Zarina was an Indian-born American artist specializing in printmaking. After completing her degree in mathematics, she went on to study woodblock printing and intaglio, perusing her true passion for the arts. Zarina created her works by utilizing geometry, structure, and texture of paper. Much of her work reflected major milestones in her life, like the independence if India in 1947 which led to the creation of the border between Pakistan and India, and the violence that broke out as a result.
An important theme in Zarina’s work is home. Having left India and living in different countries after marrying her husband, an Indian diplomat, she explored what it meant to have a home, what home really means in the contexts of a feeling of belonging, memories of childhood, and a safe space. Below is a work titled Home is a Foreign Place. It is a simplified floor plan of her childhood home in Aligarh. Each print is a woodcut print, and has the Urdu word for home, ghar, inscribed on the bottom.

There is a sense of sadness or longing in a lot of her work. To me, it seems as if Home is a Foreign Place especially holds a strong sense of forlorn nostalgia. The viewer gets a sense that the woodblocks must have been made from the images that she remembered as a child, like fragments of precious memories. It feels intimate but also with a sense of detachment, like how one would react after seeing that their childhood home has completely changed. The word ghar itself, as the Metropolitan Museum of art notes in their description of the piece, can mean either “home” or “house”, both of which can demarcate different meanings in different contexts.
In 2013, the Guggenheim Museum in New York City held Zarina’s first retrospective exhibition titled Zarina: Paper Like Skin. The museum utilized the rotunda shape of their walls and inner galleries to display Zarina’s work. The museum wrote in a description of the exhibition: “Paper Like Skin presents a survey of the artist’s career that encompasses the autobiographical topographies of distances traveled and time spent, superimposing historical events and personal experiences by way of the elusive, ineffable, yet essential, idea of home.”

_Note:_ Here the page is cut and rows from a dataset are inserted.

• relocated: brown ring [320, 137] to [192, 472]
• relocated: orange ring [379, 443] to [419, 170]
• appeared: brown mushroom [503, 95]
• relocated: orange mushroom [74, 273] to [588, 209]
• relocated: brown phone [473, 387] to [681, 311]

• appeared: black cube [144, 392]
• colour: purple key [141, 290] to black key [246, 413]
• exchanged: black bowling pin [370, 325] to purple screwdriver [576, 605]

I’ve greatly admired Zarina’s artwork for quite some time now. When I first learned of her, I immediately connected with her as both someone of Indian origin and as a woman. I first learned of her work back in 2020, right before her death, at an exhibition on minimalism at the Guggenheim. It was refreshing to see the art of a woman of color being hung next to other big names in minimal and abstract art like Agnes Martin and Park Seo-Bo.